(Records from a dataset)
····················
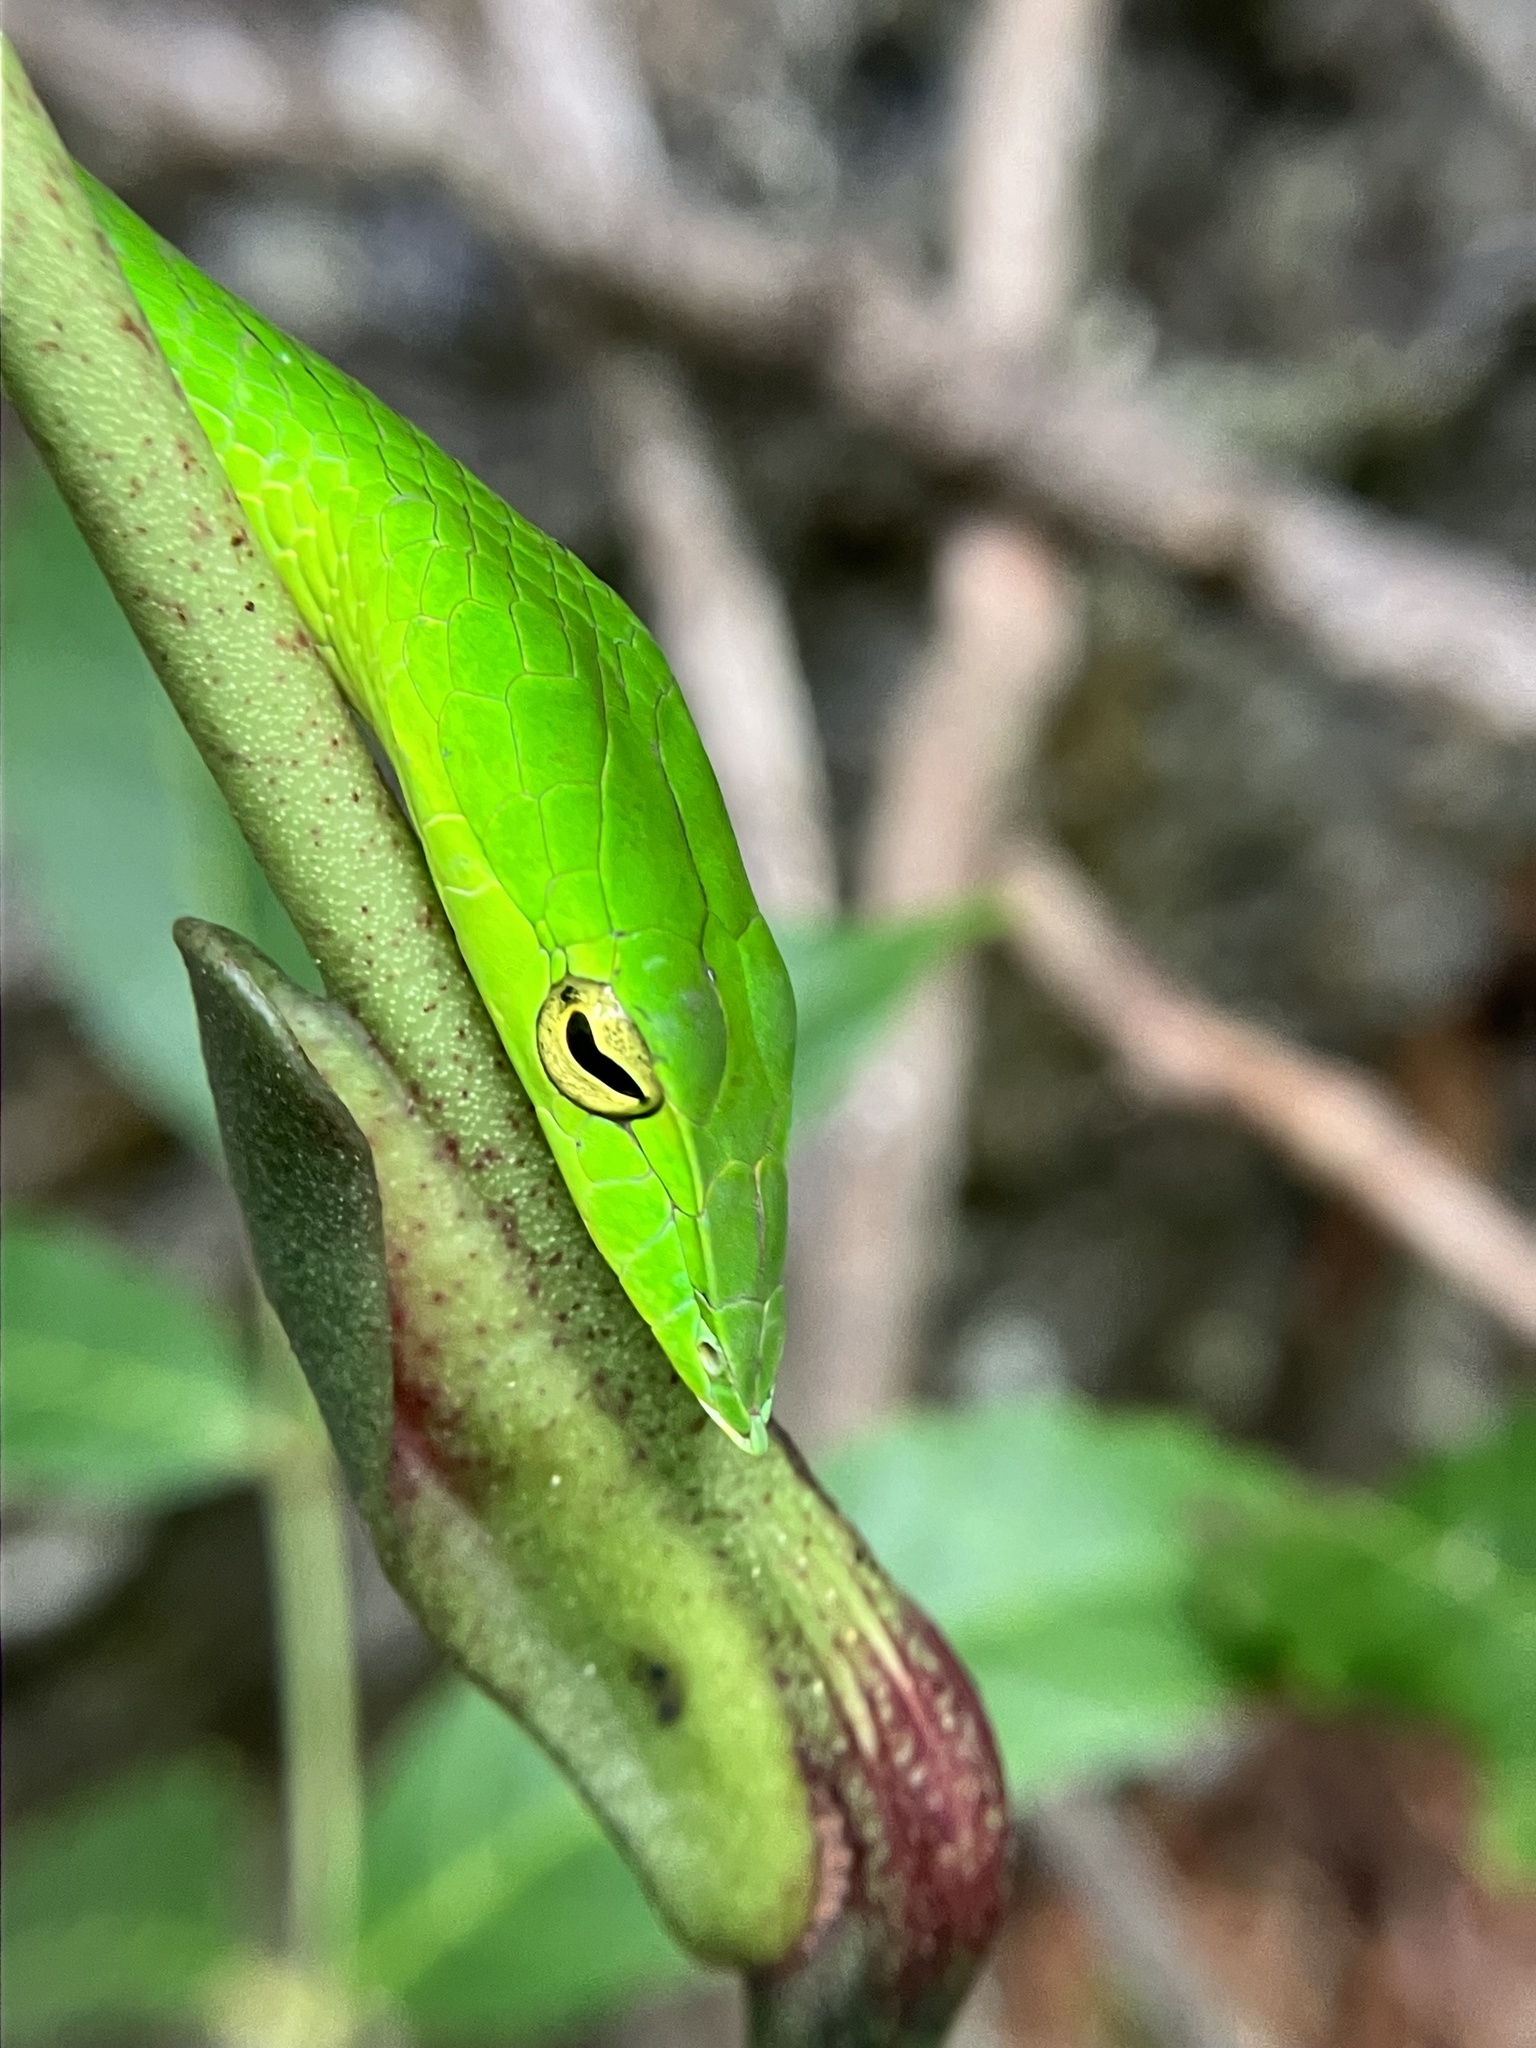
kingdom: Animalia
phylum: Chordata
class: Squamata
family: Colubridae
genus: Ahaetulla
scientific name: Ahaetulla farnsworthi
····················
Exercise
Please copy every naming line in the material above word for word, leaving out the pictures.

Solution
kingdom: Animalia
phylum: Chordata
class: Squamata
family: Colubridae
genus: Ahaetulla
scientific name: Ahaetulla farnsworthi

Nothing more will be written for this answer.